Theessink wählte für dieses Album einige eigene Stücke, die man teils bereits auf anderen Aufnahmen des Künstlers hören konnte, sowie einige Traditionals. Die überwiegende Anzahl aber bilden Cover-Versionen, wobei Thessink sich an einige wahre Größen heranwagt. Werke von Tom Waits, Hank Williams, Bo Diddley, Ray Charles, Johnny Cash bis hin zu den Rolling Stones finden sich auf diesem Album, die aber - wie nicht anders zu erwarten - perfekt umgesetzt wurden. Hans Theessink ist eben mit diesem speziellen Gespür gesegnet, sich Werke anderer Künstler zu bedienen, um diesen seinen ganz persönlichen Stempel aufzudrücken, dabei aber die Größe und den ursprünglichen Charakter zu bewahren.

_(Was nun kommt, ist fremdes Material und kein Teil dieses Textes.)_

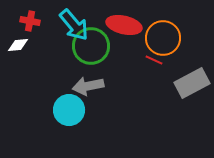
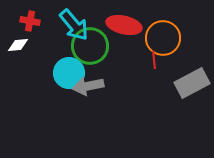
green circle: moved 1 px left
red line: rotated 60 degrees clockwise
cyan circle: moved 37 px up
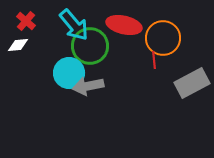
red cross: moved 4 px left; rotated 30 degrees clockwise
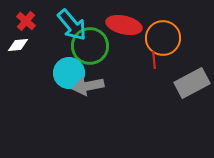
cyan arrow: moved 2 px left
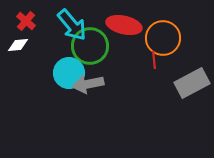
gray arrow: moved 2 px up
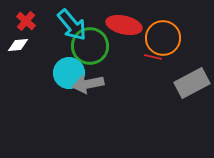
red line: moved 1 px left, 3 px up; rotated 72 degrees counterclockwise
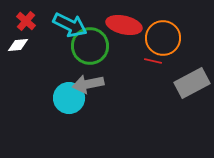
cyan arrow: moved 2 px left; rotated 24 degrees counterclockwise
red line: moved 4 px down
cyan circle: moved 25 px down
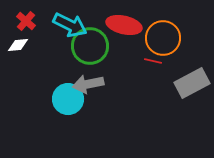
cyan circle: moved 1 px left, 1 px down
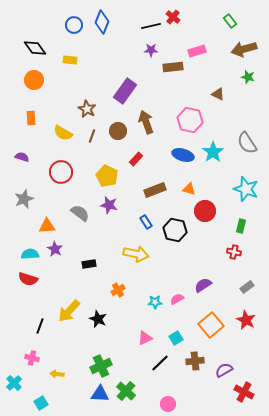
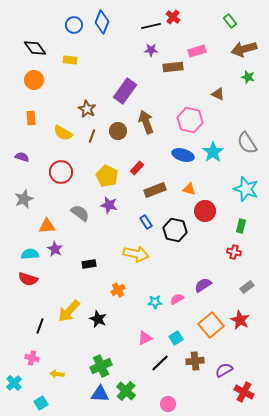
red rectangle at (136, 159): moved 1 px right, 9 px down
red star at (246, 320): moved 6 px left
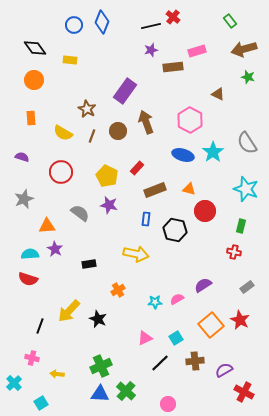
purple star at (151, 50): rotated 16 degrees counterclockwise
pink hexagon at (190, 120): rotated 15 degrees clockwise
blue rectangle at (146, 222): moved 3 px up; rotated 40 degrees clockwise
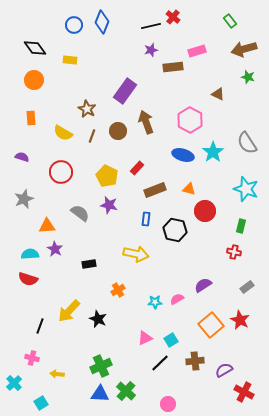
cyan square at (176, 338): moved 5 px left, 2 px down
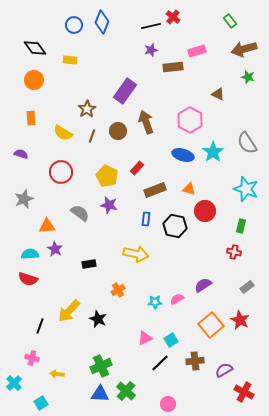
brown star at (87, 109): rotated 12 degrees clockwise
purple semicircle at (22, 157): moved 1 px left, 3 px up
black hexagon at (175, 230): moved 4 px up
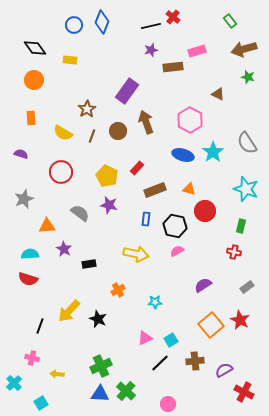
purple rectangle at (125, 91): moved 2 px right
purple star at (55, 249): moved 9 px right
pink semicircle at (177, 299): moved 48 px up
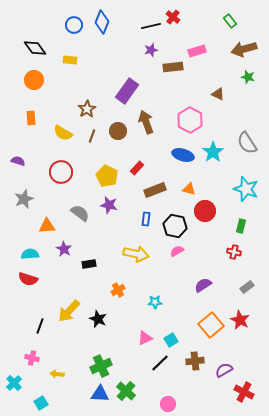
purple semicircle at (21, 154): moved 3 px left, 7 px down
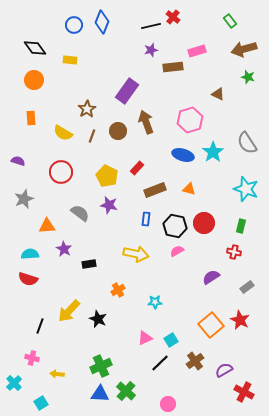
pink hexagon at (190, 120): rotated 15 degrees clockwise
red circle at (205, 211): moved 1 px left, 12 px down
purple semicircle at (203, 285): moved 8 px right, 8 px up
brown cross at (195, 361): rotated 30 degrees counterclockwise
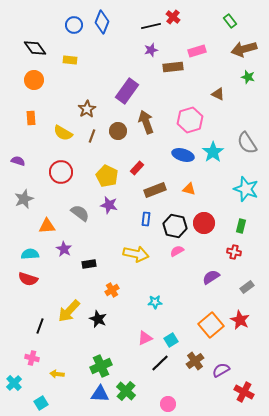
orange cross at (118, 290): moved 6 px left
purple semicircle at (224, 370): moved 3 px left
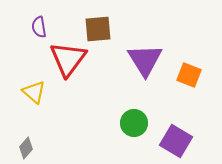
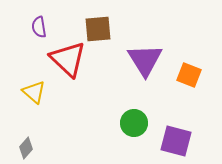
red triangle: rotated 24 degrees counterclockwise
purple square: rotated 16 degrees counterclockwise
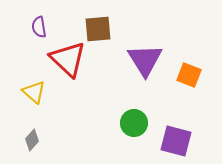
gray diamond: moved 6 px right, 8 px up
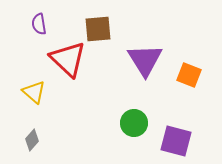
purple semicircle: moved 3 px up
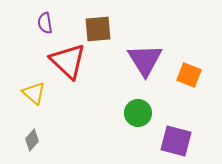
purple semicircle: moved 6 px right, 1 px up
red triangle: moved 2 px down
yellow triangle: moved 1 px down
green circle: moved 4 px right, 10 px up
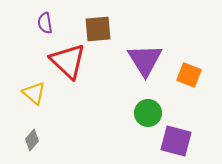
green circle: moved 10 px right
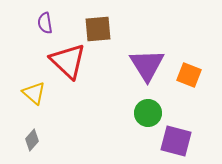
purple triangle: moved 2 px right, 5 px down
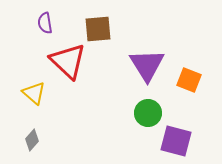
orange square: moved 5 px down
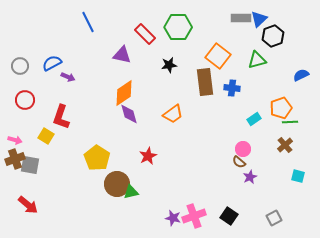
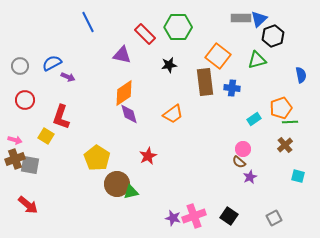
blue semicircle at (301, 75): rotated 105 degrees clockwise
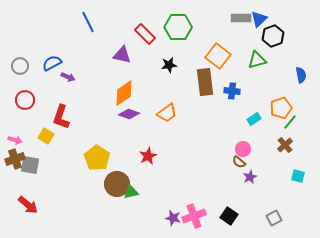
blue cross at (232, 88): moved 3 px down
purple diamond at (129, 114): rotated 55 degrees counterclockwise
orange trapezoid at (173, 114): moved 6 px left, 1 px up
green line at (290, 122): rotated 49 degrees counterclockwise
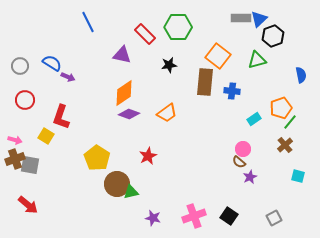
blue semicircle at (52, 63): rotated 60 degrees clockwise
brown rectangle at (205, 82): rotated 12 degrees clockwise
purple star at (173, 218): moved 20 px left
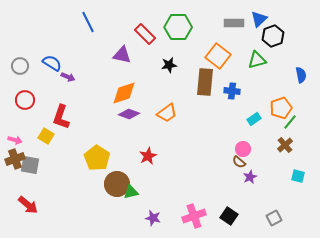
gray rectangle at (241, 18): moved 7 px left, 5 px down
orange diamond at (124, 93): rotated 16 degrees clockwise
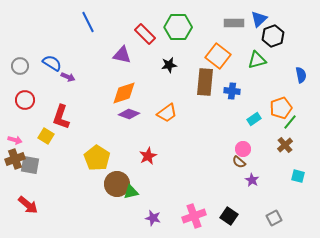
purple star at (250, 177): moved 2 px right, 3 px down; rotated 16 degrees counterclockwise
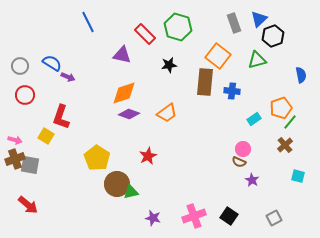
gray rectangle at (234, 23): rotated 72 degrees clockwise
green hexagon at (178, 27): rotated 16 degrees clockwise
red circle at (25, 100): moved 5 px up
brown semicircle at (239, 162): rotated 16 degrees counterclockwise
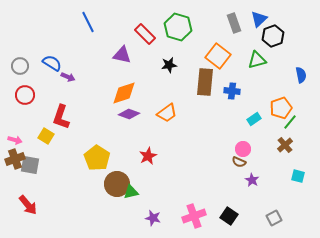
red arrow at (28, 205): rotated 10 degrees clockwise
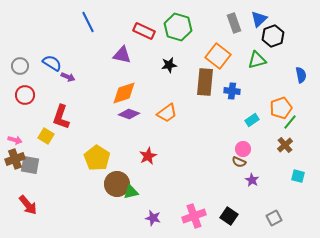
red rectangle at (145, 34): moved 1 px left, 3 px up; rotated 20 degrees counterclockwise
cyan rectangle at (254, 119): moved 2 px left, 1 px down
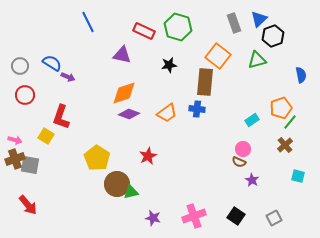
blue cross at (232, 91): moved 35 px left, 18 px down
black square at (229, 216): moved 7 px right
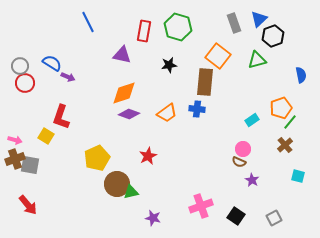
red rectangle at (144, 31): rotated 75 degrees clockwise
red circle at (25, 95): moved 12 px up
yellow pentagon at (97, 158): rotated 15 degrees clockwise
pink cross at (194, 216): moved 7 px right, 10 px up
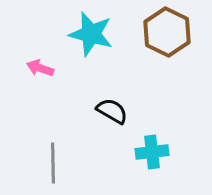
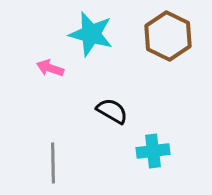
brown hexagon: moved 1 px right, 4 px down
pink arrow: moved 10 px right
cyan cross: moved 1 px right, 1 px up
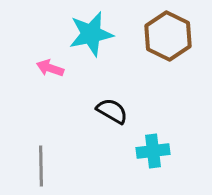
cyan star: rotated 27 degrees counterclockwise
gray line: moved 12 px left, 3 px down
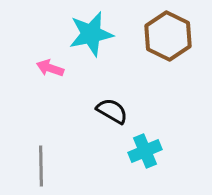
cyan cross: moved 8 px left; rotated 16 degrees counterclockwise
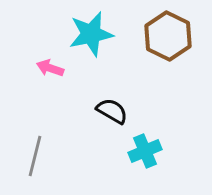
gray line: moved 6 px left, 10 px up; rotated 15 degrees clockwise
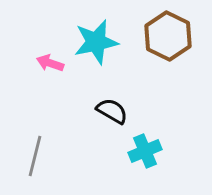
cyan star: moved 5 px right, 8 px down
pink arrow: moved 5 px up
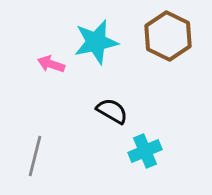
pink arrow: moved 1 px right, 1 px down
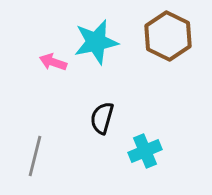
pink arrow: moved 2 px right, 2 px up
black semicircle: moved 10 px left, 7 px down; rotated 104 degrees counterclockwise
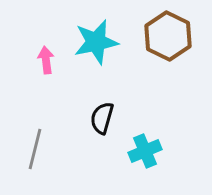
pink arrow: moved 7 px left, 2 px up; rotated 64 degrees clockwise
gray line: moved 7 px up
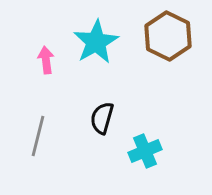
cyan star: rotated 18 degrees counterclockwise
gray line: moved 3 px right, 13 px up
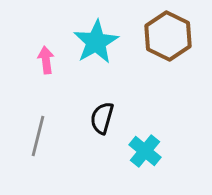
cyan cross: rotated 28 degrees counterclockwise
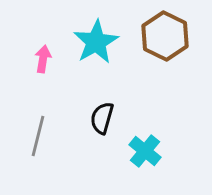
brown hexagon: moved 3 px left
pink arrow: moved 3 px left, 1 px up; rotated 16 degrees clockwise
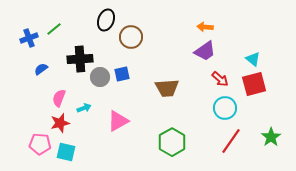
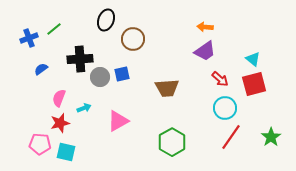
brown circle: moved 2 px right, 2 px down
red line: moved 4 px up
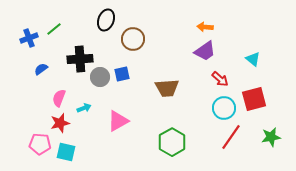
red square: moved 15 px down
cyan circle: moved 1 px left
green star: rotated 24 degrees clockwise
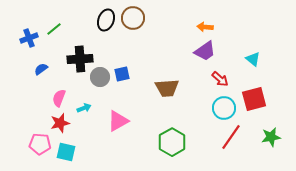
brown circle: moved 21 px up
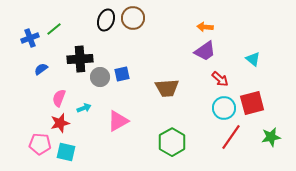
blue cross: moved 1 px right
red square: moved 2 px left, 4 px down
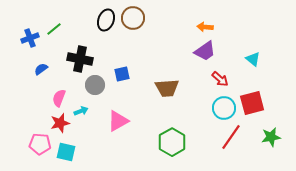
black cross: rotated 15 degrees clockwise
gray circle: moved 5 px left, 8 px down
cyan arrow: moved 3 px left, 3 px down
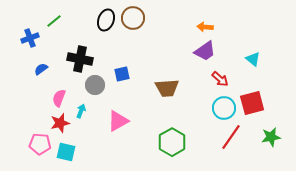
green line: moved 8 px up
cyan arrow: rotated 48 degrees counterclockwise
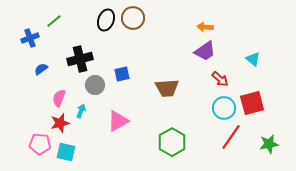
black cross: rotated 25 degrees counterclockwise
green star: moved 2 px left, 7 px down
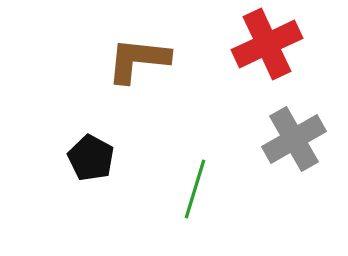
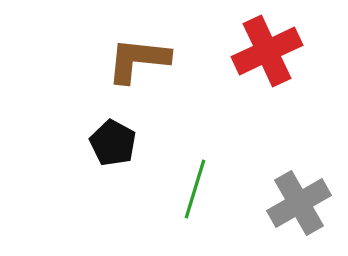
red cross: moved 7 px down
gray cross: moved 5 px right, 64 px down
black pentagon: moved 22 px right, 15 px up
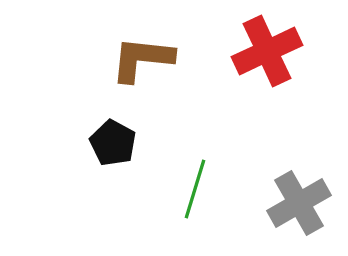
brown L-shape: moved 4 px right, 1 px up
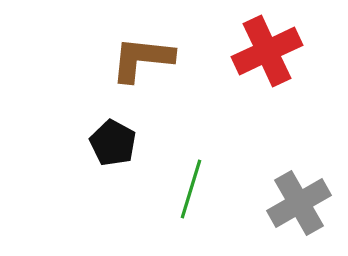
green line: moved 4 px left
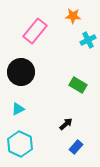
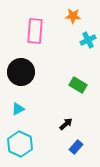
pink rectangle: rotated 35 degrees counterclockwise
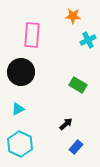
pink rectangle: moved 3 px left, 4 px down
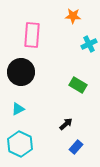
cyan cross: moved 1 px right, 4 px down
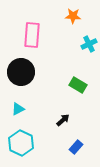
black arrow: moved 3 px left, 4 px up
cyan hexagon: moved 1 px right, 1 px up
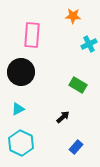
black arrow: moved 3 px up
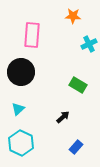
cyan triangle: rotated 16 degrees counterclockwise
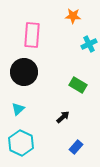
black circle: moved 3 px right
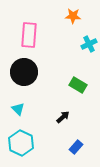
pink rectangle: moved 3 px left
cyan triangle: rotated 32 degrees counterclockwise
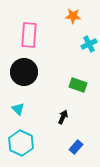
green rectangle: rotated 12 degrees counterclockwise
black arrow: rotated 24 degrees counterclockwise
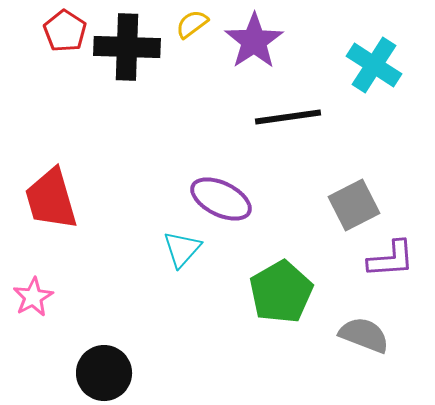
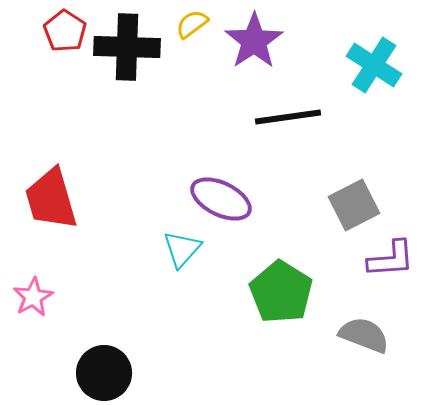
green pentagon: rotated 10 degrees counterclockwise
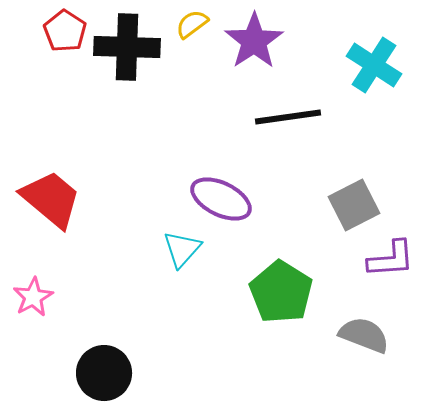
red trapezoid: rotated 146 degrees clockwise
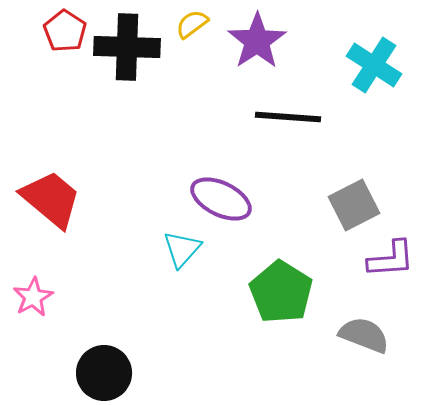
purple star: moved 3 px right
black line: rotated 12 degrees clockwise
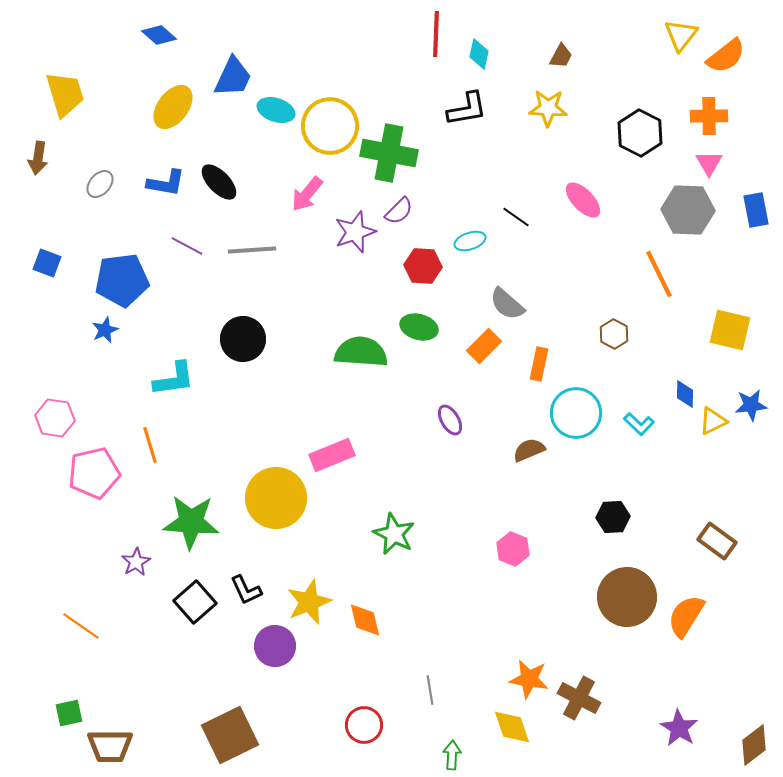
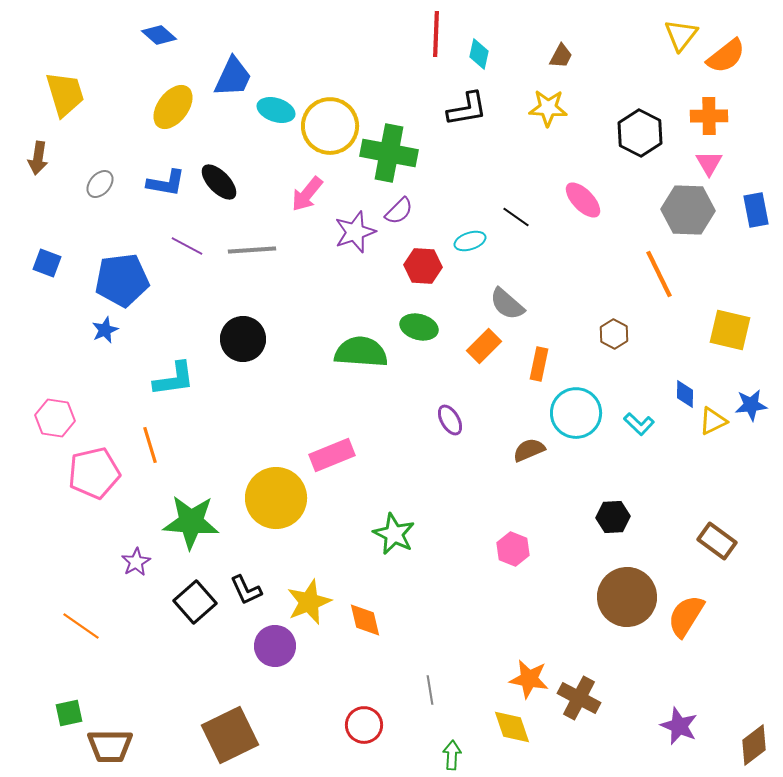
purple star at (679, 728): moved 2 px up; rotated 9 degrees counterclockwise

Ganz bewusst kreierte Theessink sehr reduzierte Arrangements. Um die Bilder des Films zu unterstützen sollte die Musik nur aus dem absolut nötigsten bestehen, manchmal, so Theessink, eben nur aus einer Gesangstimme und einer Gitarre. Aber auch hier gilt, wer nicht weiss, warum dies so ist, der wird es dennoch lieben, denn die unglaublich dichte Atmosphäre, die durch diese Komprimierung entsteht, ist einfach faszinierend und fesselnd.
Hans Theesink versammelte für diese Aufnahmen, die teils in Dänemark, teils in Österreich stattfanden, eine kleine Schar exzellenter Musiker um sich, wobei die Klangqualität einmal mehr als absolut perfekt zu bezeichnen ist. Dies gilt auch für das Mastering, für das Thomas Löffler verantwortlich zeichnet.
Besonders beeindruckend ist auch das Cover der Aufnahme, das ein Werk von Peter Pongratz ziert.